#### Provided records ####
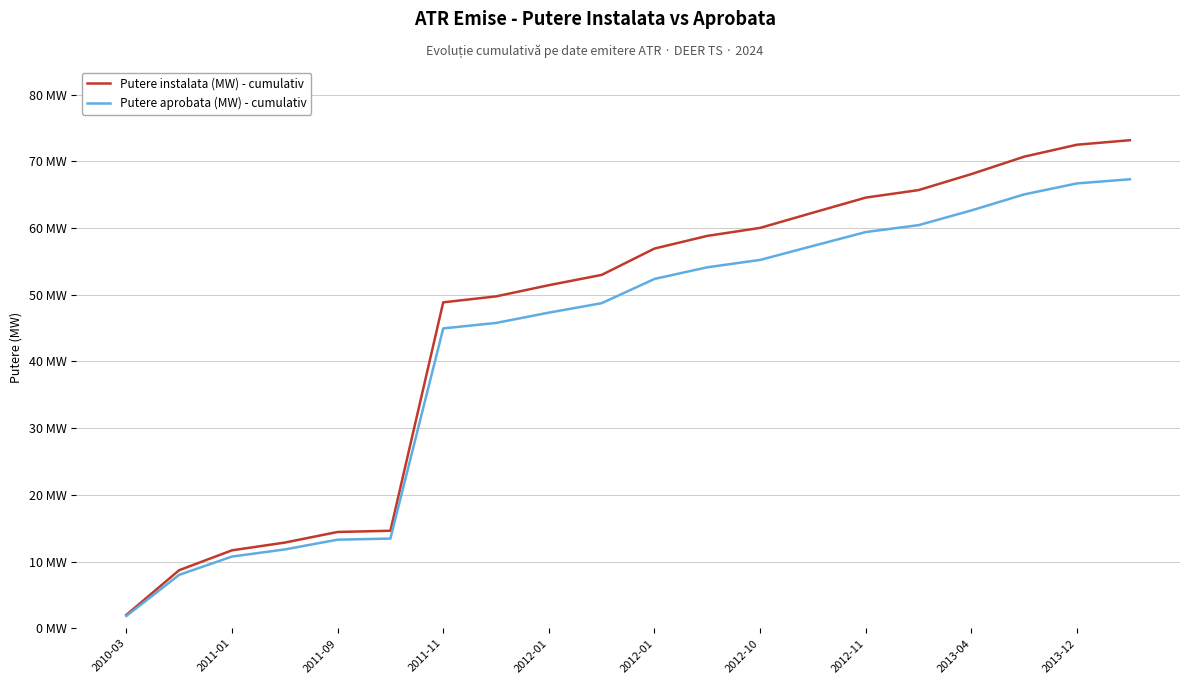

Does the chart display data point markers on the line(s)?

No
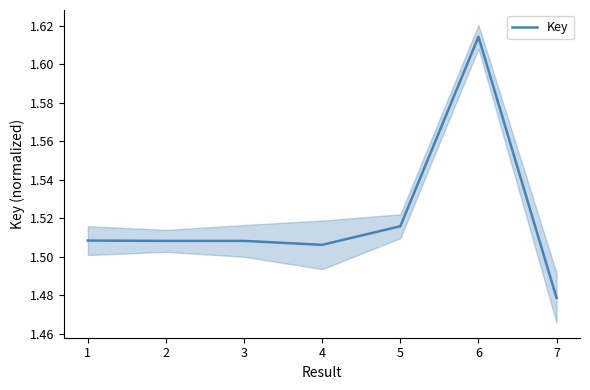

True or false: Key has a value of 2.5 at 4.

False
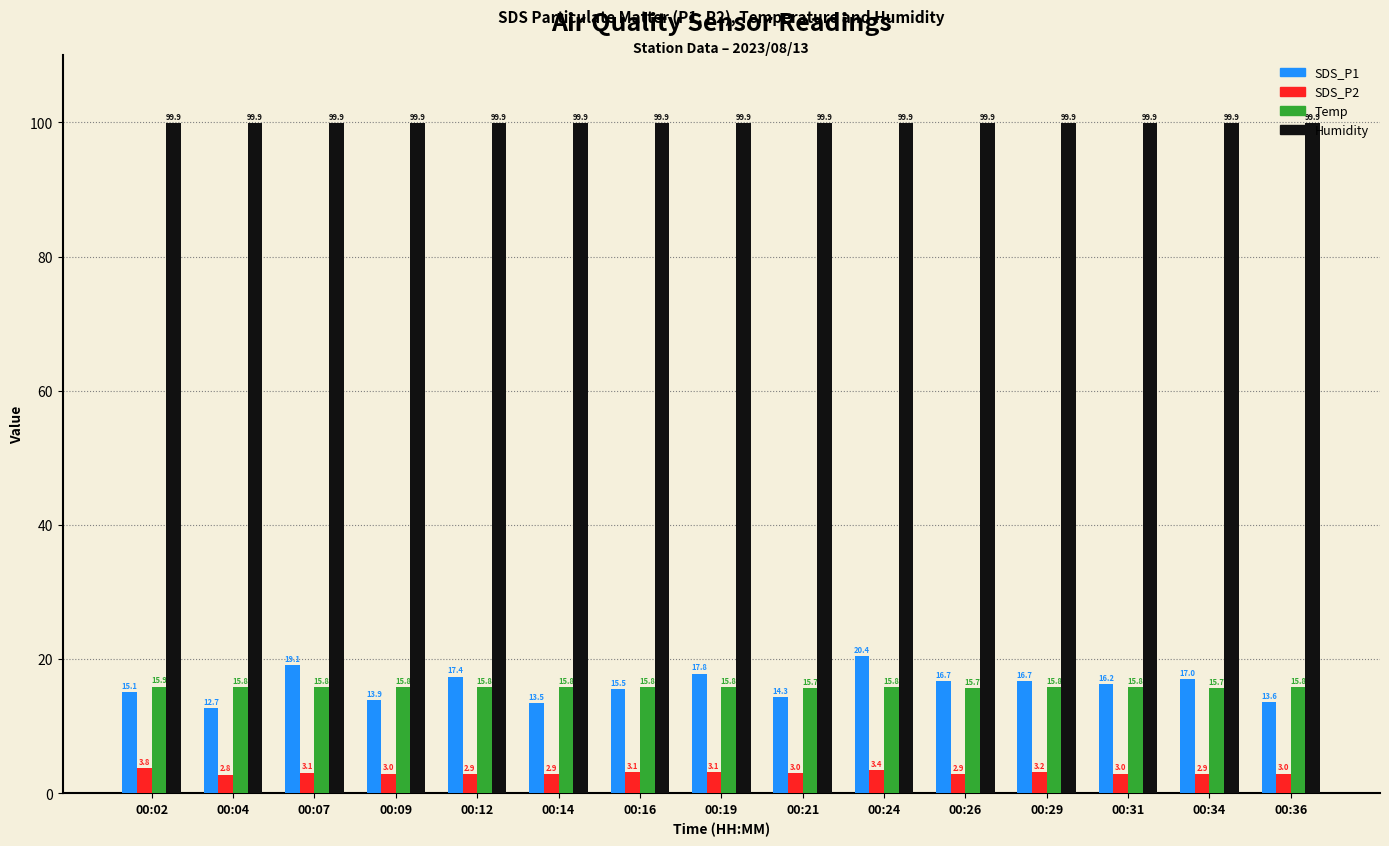

At which label does SDS_P1 reach its minimum?

00:04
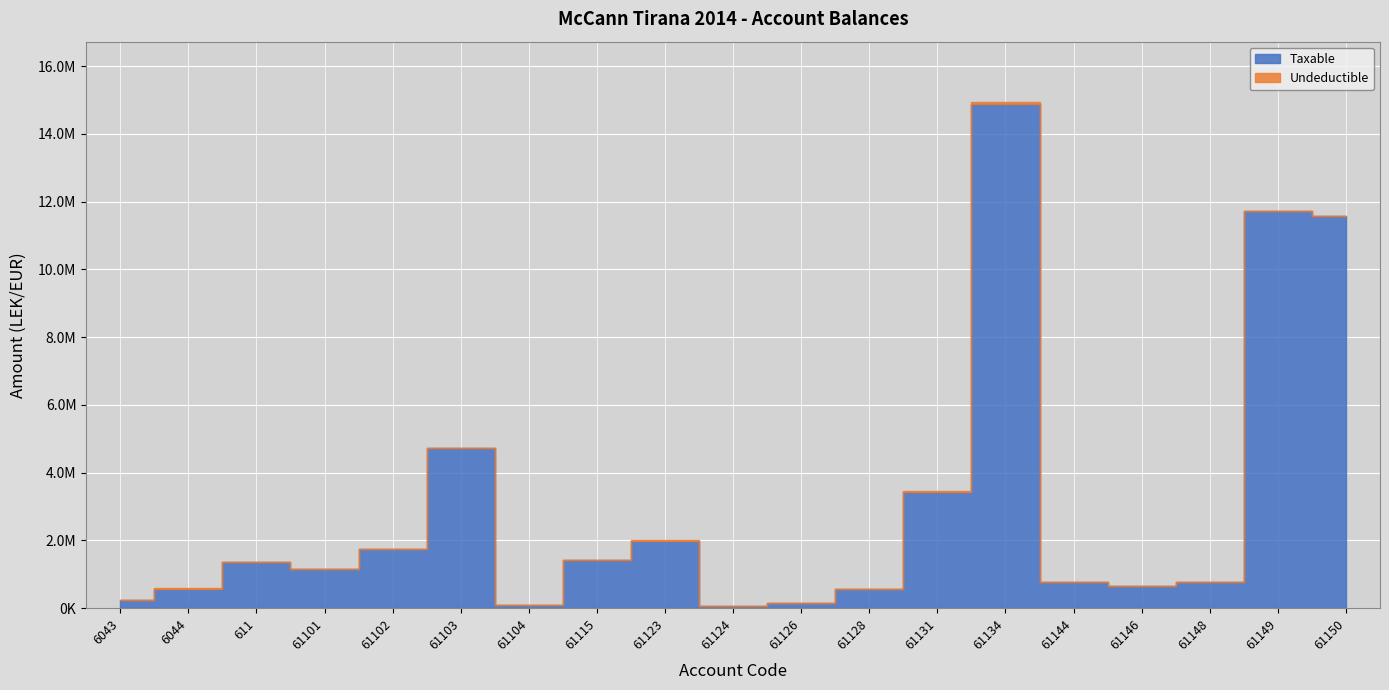

What is the sum of the Undeductible values at 61123 and 61101?

18500.0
####
• About this exercise: Please recast the items above as a Markdown table with the columns "Row" and "Line": one row per line, numbered in order, with blank lines and pictures left out.

• Exercise answer:
| Row | Line |
|---|---|
| 1 | Does the chart display data point markers on the line(s)? |
| 2 | No |
| 3 | True or false: Key has a value of 2.5 at 4. |
| 4 | False |
| 5 | At which label does SDS_P1 reach its minimum? |
| 6 | 00:04 |
| 7 | What is the sum of the Undeductible values at 61123 and 61101? |
| 8 | 18500.0 |